IFComp 2007: My Name is Jack Mills
A noir-ish, hard-boiled sort of game by Juhana Leinonen. Spoilers follow the break.
So, you have a mission to recover a stolen item (an antique coin), possibly by stealing it back. Despite the premise, it’s not a mystery — you’re told the thief’s name in the opening scene. The problem is in (a) finding him and (b) getting the coin from him.
I don’t really have a lot to say about this game. The situations and solutions are all reasonable and genre-appropriate, but it felt kind of sparse, in a hard-to-pin-down way. It’s probably related somehow to the way that the geography is chopped up into groups of two or three rooms that you have to drive between. In games structured like that, I often find myself, when stuck, behaving in a way that doesn’t fit the story at all: driving to one part of town to randomly examine some objects just in case there’s something I missed, then driving away without having discovered anything. This game is no exception. But that’s the price of giving the player freedom.
The chief notable thing about the game is the branching plot. At a few points, you’re offered opportunities by the other characters — the thief, for example, is willing to trade the coin for another, more heavily-guarded objet d’art. Choosing which opportunities to pursue determines which ending you get, and also who Jack Mills is: the game seems to always close with “My name is Jack Mills. I’m a [something]”, with the [something] filled in to fit the branches you chose (private eye, con artist, art thief, agent of vengeance). There doesn’t seem to be an ending with “My name is Jack Mills and I’m an alcoholic”, though.

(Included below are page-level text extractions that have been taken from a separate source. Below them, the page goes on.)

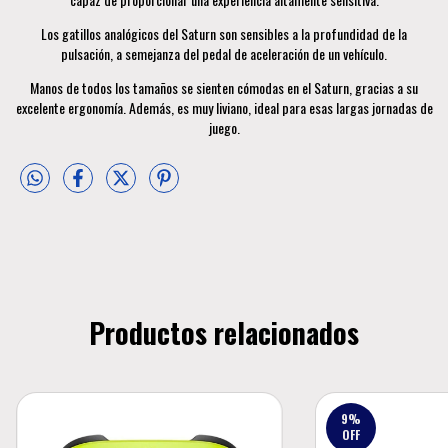
Los gatillos analógicos del Saturn son sensibles a la profundidad de la
pulsación, a semejanza del pedal de aceleración de un vehículo.
Manos de todos los tamaños se sienten cómodas en el Saturn, gracias a su
excelente ergonomía. Además, es muy liviano, ideal para esas largas jornadas de
juego.
Productos relacionados
9
%
OFF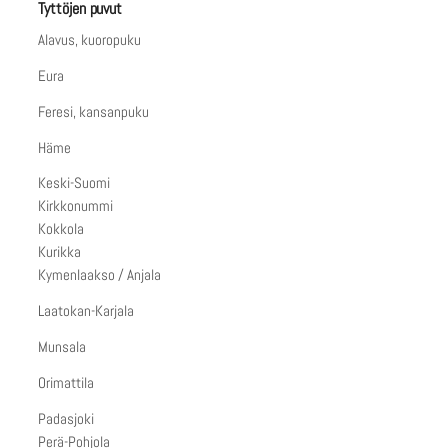
Tyttöjen puvut
Alavus, kuoropuku
Eura
Feresi, kansanpuku
Häme
Keski-Suomi
Kirkkonummi
Kokkola
Kurikka
Kymenlaakso / Anjala
Laatokan-Karjala
Munsala
Orimattila
Padasjoki
Perä-Pohjola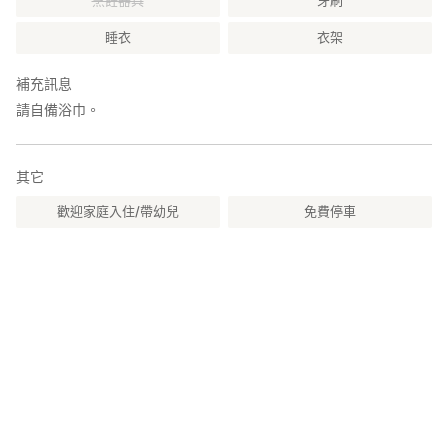
烹飪器具
牙刷
睡衣
衣架
補充訊息
請自備浴巾。
其它
歡迎家庭入住/帶幼兒
免費停車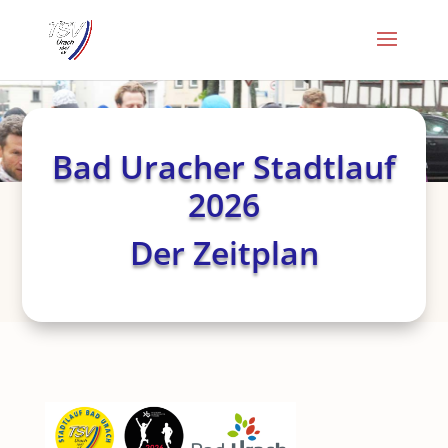
Bad Uracher Stadtlauf
2026
Der Zeitplan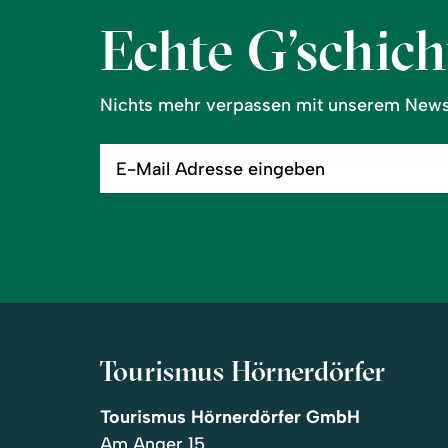
Echte G’schicht
Nichts mehr verpassen mit unserem Newsl
E-
Mail
Adresse
eingeben
Tourismus Hörnerdörfer
Tourismus Hörnerdörfer GmbH
Am Anger 15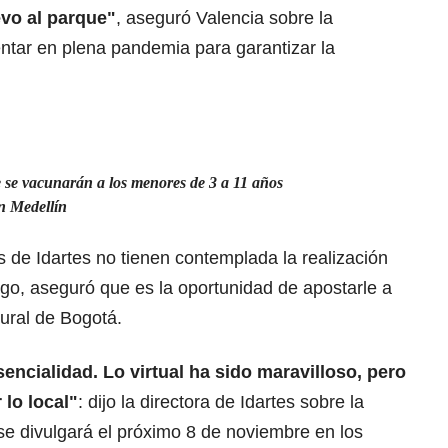
evo al parque"
, aseguró Valencia sobre la
ntar en plena pandemia para garantizar la
e se vacunarán a los menores de 3 a 11 años
n Medellín
s de Idartes no tienen contemplada la realización
logo, aseguró que es la oportunidad de apostarle a
tural de Bogotá.
encialidad. Lo virtual ha sido maravilloso, pero
 lo local"
: dijo la directora de Idartes sobre la
se divulgará el próximo 8 de noviembre en los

The classical problem with branching plots is that they pull the author’s attention in many directions at once, creating a player experience that’s the product of a fraction of the effort that actually went into the game. This probably also contributes to my sense of sparseness. None of the branches that I saw lasted very long, and the first ending I saw came abruptly at a moment when I wasn’t expecting it.